Unlike dynamic routing protocols, static routes do not have a detection mechanism. When a fault occurs on the network, the administrator needs to handle it. To assist the administrator, Bidirectional Forwarding Detection (BFD) for static routes can be introduced into the network to bind a static route to a BFD session. Then the BFD session can detect the status of the link where the static route resides.
If a BFD session associated with a static route detects a link failure when the BFD session is Down, the BFD session reports the link failure to the system. The system then deletes the static route from the IP routing table.
If a BFD session associated with a static route detects that a faulty link recovers when the BFD session is Up, the BFD session reports the fault recovery to the system. The system then adds the static route to the IP routing table again.
By default, a static route can still be selected even though the BFD session associated with it is AdminDown (triggered by the shutdown command run either locally or remotely). If a device is restarted, the BFD session needs to be re-negotiated. In this case, whether the static route associated with the BFD session can be selected as the optimal route is subject to the re-negotiated BFD session status.

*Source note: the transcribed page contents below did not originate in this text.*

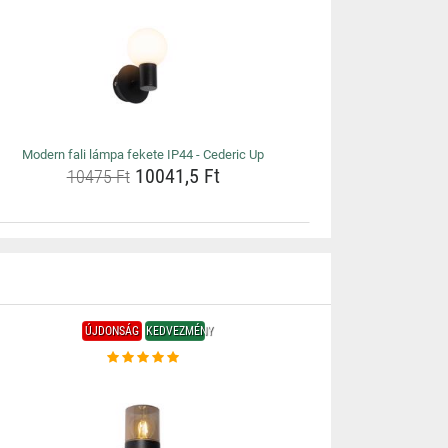
Modern fali lámpa fekete IP44 - Cederic Up
10041,5 Ft
10475 Ft
ÚJDONSÁG
KEDVEZMÉNY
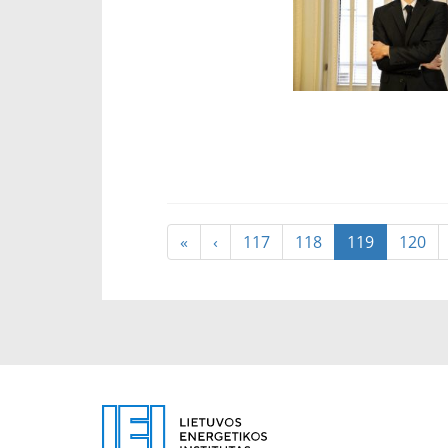
«
‹
117
118
119
120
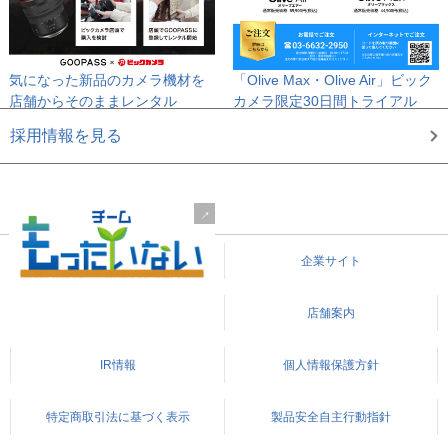
気になった新品のカメラ機材を
「Olive Max・Olive Air」
ビック
店舗からそのままレンタル
カメラ限定30日間トライアル
採用情報を見る
企業サイト
店舗案内
IR情報
個人情報保護方針
特定商取引法に基づく表示
製品安全自主行動指針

For a non-iterated static route, the configured outbound interface and next-hop address provide the information about the directly connected next hop. In this case, the outbound interface bound to the BFD session is the outbound interface of the static route, and the peer address is the next-hop address of the static route.
For an iterated static route, only the next-hop address is configured. Therefore, the directly connected next-hop and outbound interface need to be iterated. In this case, the peer address of the BFD session is the original next-hop address of the static route, and the outbound interface is not specified. Generally, the original next hop to be iterated is an indirect next hop. Therefore, multi-hop detection is performed on the static routes that support route iteration.
If the next hop of a route is not directly reachable, the route cannot be used for packet forwarding. Based on information about the current next hop of this route, the system will calculate an actual outbound interface and an actual next hop. This process is called route iteration. In the display ip routing-table command output, if the Flags value of a route is displayed R, the route is an iterated route. Otherwise, the route is not an iterated route.